*Work instructions*: Return each line of the data below that contains the string "series".

(Chart analysis data)
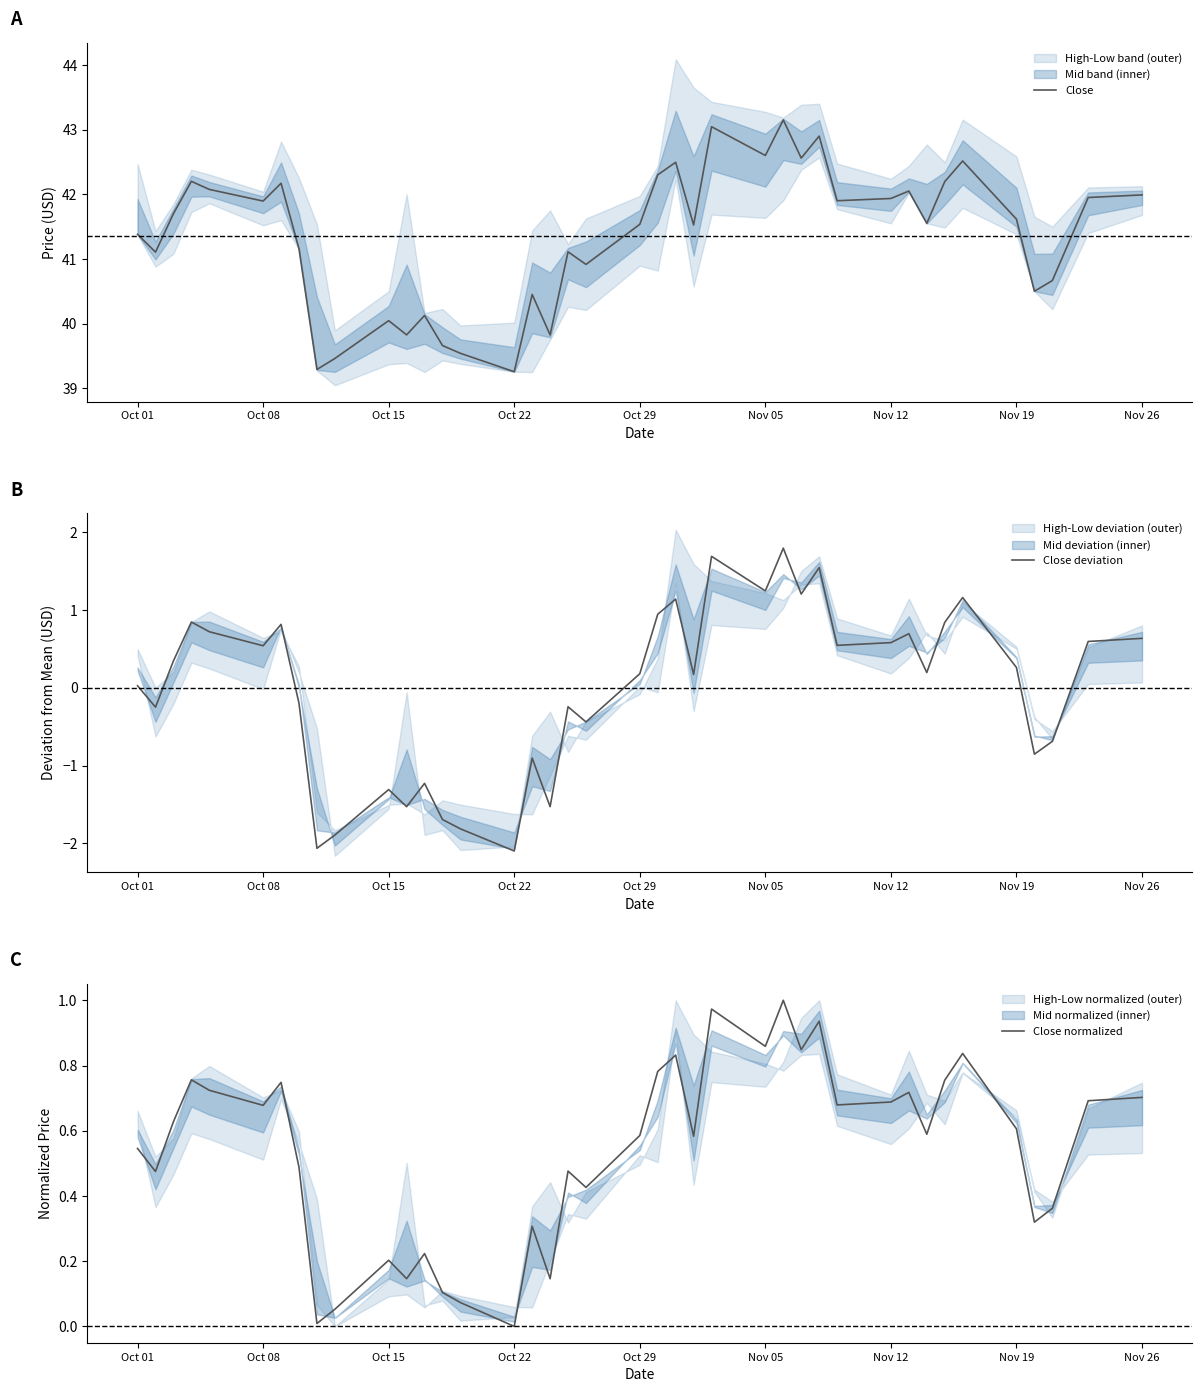

How many interior local peaks does the Close deviation series have?

12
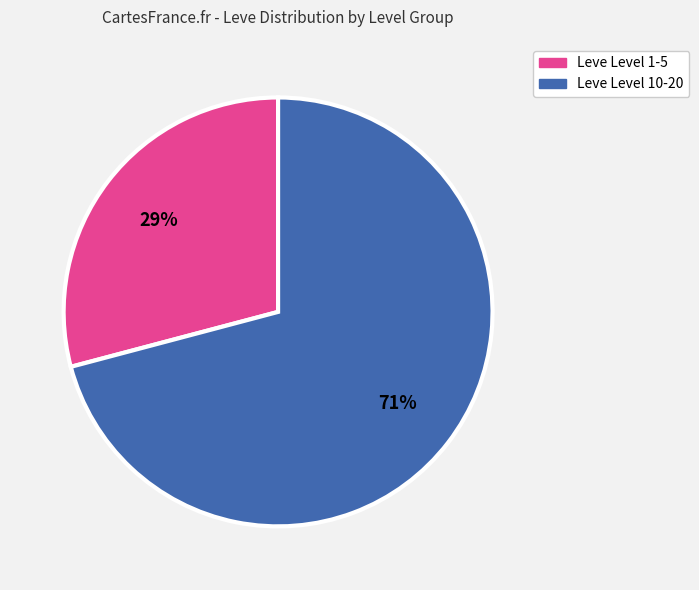

To the nearest percent, what is the average slice percentage?

50%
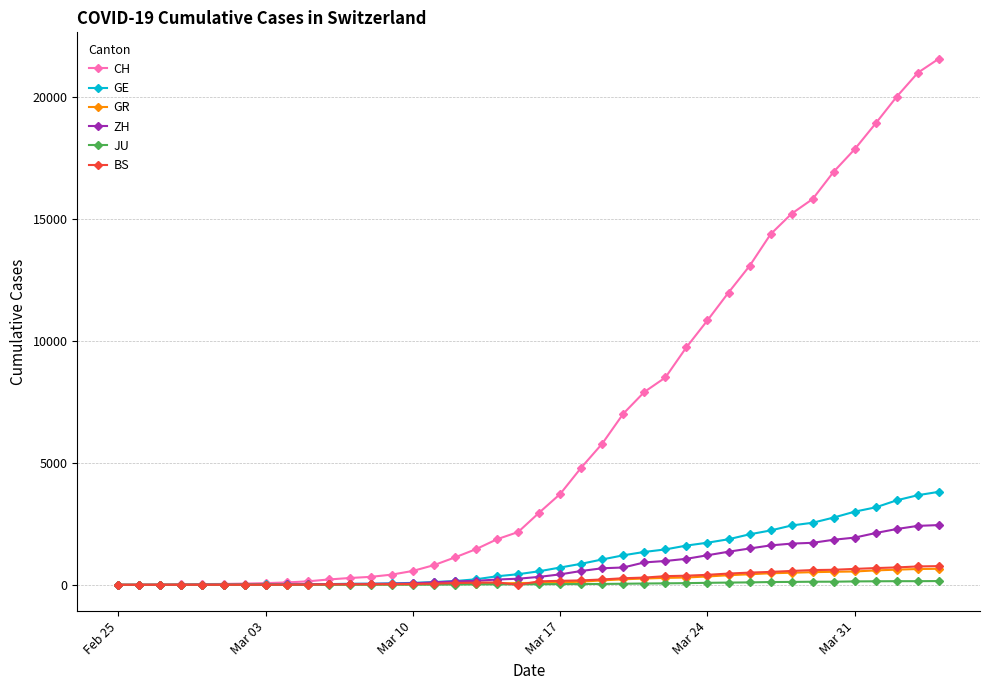

Which series has the widest spread of values?

CH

*Your response*:
How many interior local peaks does the Close deviation series have?
Which series has the widest spread of values?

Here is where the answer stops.